======== Task data ========

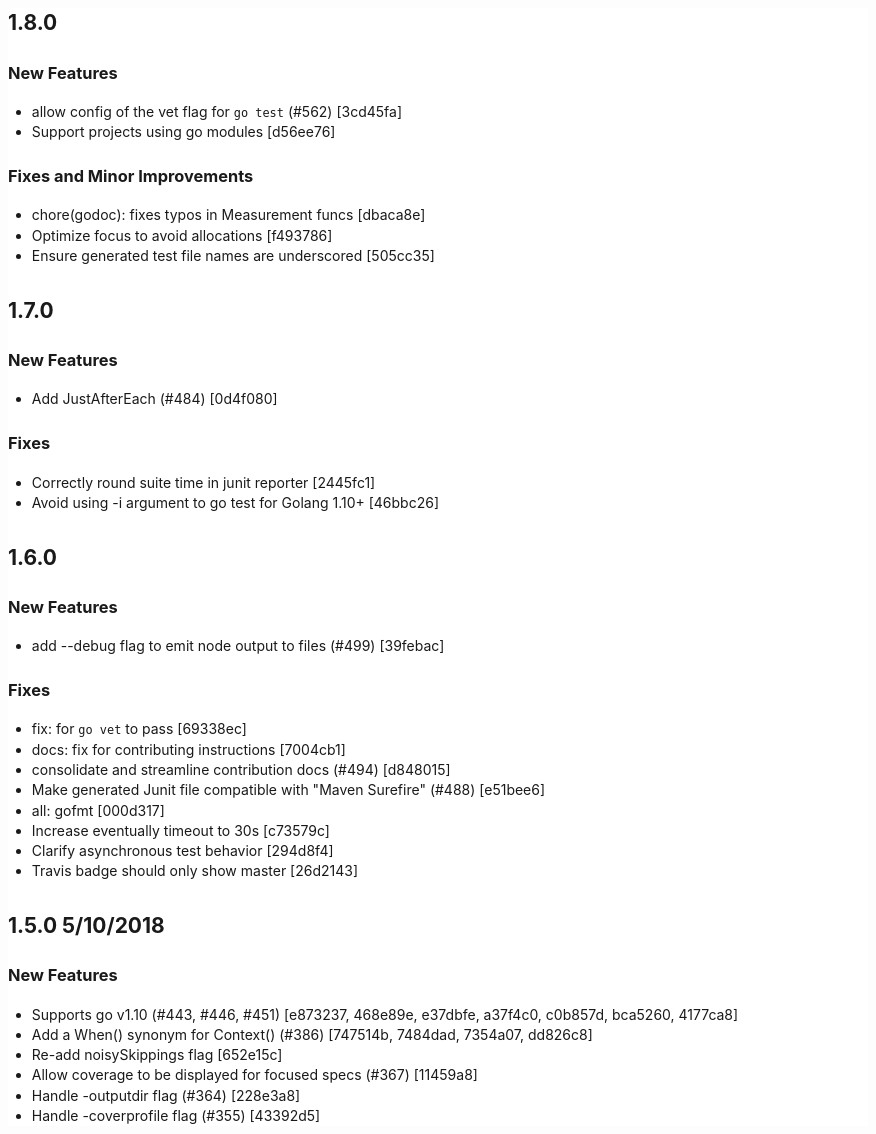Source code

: 
## 1.8.0

### New Features
- allow config of the vet flag for `go test` (#562) [3cd45fa]
- Support projects using go modules [d56ee76]

### Fixes and Minor Improvements
- chore(godoc): fixes typos in Measurement funcs [dbaca8e]
- Optimize focus to avoid allocations [f493786]
- Ensure generated test file names are underscored [505cc35]

## 1.7.0

### New Features
- Add JustAfterEach (#484) [0d4f080]

### Fixes
- Correctly round suite time in junit reporter [2445fc1]
- Avoid using -i argument to go test for Golang 1.10+ [46bbc26]

## 1.6.0

### New Features
- add --debug flag to emit node output to files (#499) [39febac]

### Fixes
- fix: for `go vet` to pass [69338ec]
- docs: fix for contributing instructions [7004cb1]
- consolidate and streamline contribution docs (#494) [d848015]
- Make generated Junit file compatible with "Maven Surefire" (#488) [e51bee6]
- all: gofmt [000d317]
- Increase eventually timeout to 30s [c73579c]
- Clarify asynchronous test behavior [294d8f4]
- Travis badge should only show master [26d2143]

## 1.5.0 5/10/2018

### New Features
- Supports go v1.10 (#443, #446, #451) [e873237, 468e89e, e37dbfe, a37f4c0, c0b857d, bca5260, 4177ca8]
- Add a When() synonym for Context() (#386) [747514b, 7484dad, 7354a07, dd826c8]
- Re-add noisySkippings flag [652e15c]
- Allow coverage to be displayed for focused specs (#367) [11459a8]
- Handle -outputdir flag (#364) [228e3a8]
- Handle -coverprofile flag (#355) [43392d5]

========

> [Action item]
Please return the entries above exactly as they appear, but without the pictures.

> [Result of the task]
Source code

: 
## 1.8.0

### New Features
- allow config of the vet flag for `go test` (#562) [3cd45fa]
- Support projects using go modules [d56ee76]

### Fixes and Minor Improvements
- chore(godoc): fixes typos in Measurement funcs [dbaca8e]
- Optimize focus to avoid allocations [f493786]
- Ensure generated test file names are underscored [505cc35]

## 1.7.0

### New Features
- Add JustAfterEach (#484) [0d4f080]

### Fixes
- Correctly round suite time in junit reporter [2445fc1]
- Avoid using -i argument to go test for Golang 1.10+ [46bbc26]

## 1.6.0

### New Features
- add --debug flag to emit node output to files (#499) [39febac]

### Fixes
- fix: for `go vet` to pass [69338ec]
- docs: fix for contributing instructions [7004cb1]
- consolidate and streamline contribution docs (#494) [d848015]
- Make generated Junit file compatible with "Maven Surefire" (#488) [e51bee6]
- all: gofmt [000d317]
- Increase eventually timeout to 30s [c73579c]
- Clarify asynchronous test behavior [294d8f4]
- Travis badge should only show master [26d2143]

## 1.5.0 5/10/2018

### New Features
- Supports go v1.10 (#443, #446, #451) [e873237, 468e89e, e37dbfe, a37f4c0, c0b857d, bca5260, 4177ca8]
- Add a When() synonym for Context() (#386) [747514b, 7484dad, 7354a07, dd826c8]
- Re-add noisySkippings flag [652e15c]
- Allow coverage to be displayed for focused specs (#367) [11459a8]
- Handle -outputdir flag (#364) [228e3a8]
- Handle -coverprofile flag (#355) [43392d5]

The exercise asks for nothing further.